## Trecho selecionado
Ainda há quem diga que não foi
golpe. Quem pensa assim imagina que golpes ainda são feitos à moda antiga, com
canhões e baionetas nas ruas. Mas desde o surgimento do nazismo e do fascismo,
golpes são articulados com aparência de legalidade. Foi assim que Hitler e Mussolini
chegaram ao poder, por meio de medidas adotadas pelo legislativo e pelo
judiciário, com forte apoio das elites e dos que controlam a opinião pública. É
a moda do golpe dentro do rito, respeitando as regras do jogo.
Dois equívocos estão por trás de
golpes oligárquico-jurídico-parlamentar-midiáticos: o primeiro, o de que a
democracia pode se dar sem a participação de partidos e de ideologias; o
segundo, o de transferir as decisões políticas para lideranças que não têm
compromisso com ideais democráticos. A democracia é o território dos debates
ideológicos. É a diferença entre as propostas partidárias que alimenta o debate
democrático que permite que o povo faça escolhas conscientes. Sem essas
diferenças, não há democracia, mas tirania de uma ideologia sobre as demais. A democracia
depende de pessoas que estejam comprometidos com ela em meio às diferenças. Por
ser um sistema político imperfeito, ela precisa de quem a defenda
permanentemente. Não é porque a democracia vai mal que ela deve ser aniquilada,
mas é quando ela mais precisa ser fortalecida.
A greve dos caminhoneiros
carrega consigo uma ambiguidade. Ela tanto revela o lado sombrio do golpe, de
supressão de direitos, quanto coloca em questão as soluções democráticas para
os problemas do país. A suspeita de que a greve fosse uma espécie de locaute
dos patrões nos dá margem para pensar assim, principalmente quando temas antidemocráticos
transversais são propostos, como o pedido pela intervenção militar e a rejeição
de bandeiras partidárias. As lideranças sindicais estão movidas pela crença de
que podem encontrar solução pela manifestação espontânea dos insatisfeitos. E,
de fato, a insatisfação com as consequências do desastre do golpe pode levar a
uma escalada de protestos sem controle, pois a crise atinge a educação, a saúde,
a segurança e todos os setores da economia.

## Linhas fornecidas
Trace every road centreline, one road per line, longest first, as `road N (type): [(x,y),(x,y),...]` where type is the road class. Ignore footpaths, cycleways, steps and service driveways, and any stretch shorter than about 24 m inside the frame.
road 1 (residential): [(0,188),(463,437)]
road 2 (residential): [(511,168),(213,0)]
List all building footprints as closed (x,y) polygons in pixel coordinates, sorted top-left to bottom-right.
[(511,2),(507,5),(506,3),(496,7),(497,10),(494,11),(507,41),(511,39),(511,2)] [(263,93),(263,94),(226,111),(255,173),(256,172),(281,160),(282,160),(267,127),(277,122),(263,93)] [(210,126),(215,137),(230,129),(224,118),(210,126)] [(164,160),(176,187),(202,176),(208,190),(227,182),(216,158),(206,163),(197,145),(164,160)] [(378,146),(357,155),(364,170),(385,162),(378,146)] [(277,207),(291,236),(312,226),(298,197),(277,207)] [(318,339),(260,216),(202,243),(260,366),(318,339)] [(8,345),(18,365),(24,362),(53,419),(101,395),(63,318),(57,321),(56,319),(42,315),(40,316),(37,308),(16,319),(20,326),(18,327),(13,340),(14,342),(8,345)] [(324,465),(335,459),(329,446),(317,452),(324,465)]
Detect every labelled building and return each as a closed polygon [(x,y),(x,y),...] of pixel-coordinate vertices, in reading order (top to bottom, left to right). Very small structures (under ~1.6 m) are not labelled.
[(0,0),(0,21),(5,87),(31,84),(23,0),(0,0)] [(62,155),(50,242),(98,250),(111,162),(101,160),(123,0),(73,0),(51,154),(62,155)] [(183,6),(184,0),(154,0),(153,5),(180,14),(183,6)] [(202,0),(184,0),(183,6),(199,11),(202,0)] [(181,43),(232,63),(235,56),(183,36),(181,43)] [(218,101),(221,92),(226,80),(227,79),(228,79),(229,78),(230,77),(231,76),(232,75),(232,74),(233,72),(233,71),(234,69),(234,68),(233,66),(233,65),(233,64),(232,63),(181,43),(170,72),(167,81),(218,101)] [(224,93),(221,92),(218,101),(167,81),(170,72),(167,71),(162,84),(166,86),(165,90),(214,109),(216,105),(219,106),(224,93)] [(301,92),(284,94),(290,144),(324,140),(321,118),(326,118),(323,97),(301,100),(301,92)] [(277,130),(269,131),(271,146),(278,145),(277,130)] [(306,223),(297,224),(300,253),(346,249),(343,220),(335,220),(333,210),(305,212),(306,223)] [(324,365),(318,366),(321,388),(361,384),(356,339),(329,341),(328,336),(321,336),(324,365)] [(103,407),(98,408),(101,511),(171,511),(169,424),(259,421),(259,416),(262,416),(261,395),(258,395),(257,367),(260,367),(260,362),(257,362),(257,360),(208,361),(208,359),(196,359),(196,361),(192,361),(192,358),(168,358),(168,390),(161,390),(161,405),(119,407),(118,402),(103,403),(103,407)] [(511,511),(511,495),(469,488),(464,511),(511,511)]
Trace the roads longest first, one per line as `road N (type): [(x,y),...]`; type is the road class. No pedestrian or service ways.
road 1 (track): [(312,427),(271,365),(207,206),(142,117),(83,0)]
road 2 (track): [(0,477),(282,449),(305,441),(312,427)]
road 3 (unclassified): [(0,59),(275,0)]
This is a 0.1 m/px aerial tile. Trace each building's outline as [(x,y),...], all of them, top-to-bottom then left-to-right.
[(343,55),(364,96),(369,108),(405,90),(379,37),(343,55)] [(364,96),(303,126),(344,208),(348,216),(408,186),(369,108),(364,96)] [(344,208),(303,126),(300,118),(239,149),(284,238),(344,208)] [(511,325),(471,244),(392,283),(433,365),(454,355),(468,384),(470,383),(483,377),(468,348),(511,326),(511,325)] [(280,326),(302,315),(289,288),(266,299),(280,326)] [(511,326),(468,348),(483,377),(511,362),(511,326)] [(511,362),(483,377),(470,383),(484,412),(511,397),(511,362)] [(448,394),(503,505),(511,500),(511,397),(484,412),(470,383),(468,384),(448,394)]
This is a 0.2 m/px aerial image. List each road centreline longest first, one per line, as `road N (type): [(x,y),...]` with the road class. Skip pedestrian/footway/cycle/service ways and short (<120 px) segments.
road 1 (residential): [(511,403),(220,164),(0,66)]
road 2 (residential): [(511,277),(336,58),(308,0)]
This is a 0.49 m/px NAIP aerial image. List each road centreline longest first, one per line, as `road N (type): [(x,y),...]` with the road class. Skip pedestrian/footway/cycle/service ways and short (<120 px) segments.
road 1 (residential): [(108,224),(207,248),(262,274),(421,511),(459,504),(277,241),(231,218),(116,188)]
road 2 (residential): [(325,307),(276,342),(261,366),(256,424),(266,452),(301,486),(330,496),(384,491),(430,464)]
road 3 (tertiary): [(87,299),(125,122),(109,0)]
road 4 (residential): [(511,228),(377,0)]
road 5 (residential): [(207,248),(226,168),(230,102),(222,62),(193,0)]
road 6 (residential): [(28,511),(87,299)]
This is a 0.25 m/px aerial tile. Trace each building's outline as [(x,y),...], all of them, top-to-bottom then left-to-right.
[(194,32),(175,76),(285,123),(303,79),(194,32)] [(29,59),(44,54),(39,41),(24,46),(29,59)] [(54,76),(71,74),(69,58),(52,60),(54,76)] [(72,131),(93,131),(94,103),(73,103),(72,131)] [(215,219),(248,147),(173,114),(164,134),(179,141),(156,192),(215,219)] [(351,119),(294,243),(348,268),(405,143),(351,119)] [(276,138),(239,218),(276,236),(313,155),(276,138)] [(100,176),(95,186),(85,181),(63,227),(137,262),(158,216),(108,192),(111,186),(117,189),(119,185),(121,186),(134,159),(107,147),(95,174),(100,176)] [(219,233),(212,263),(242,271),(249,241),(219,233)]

## Enunciado
De acordo com o trecho sobre golpe e democracia, de que maneira Hitler e Mussolini chegaram ao poder?

## Resultado
Por meio de medidas adotadas pelo legislativo e pelo judiciário, com forte apoio das elites e dos que controlam a opinião pública.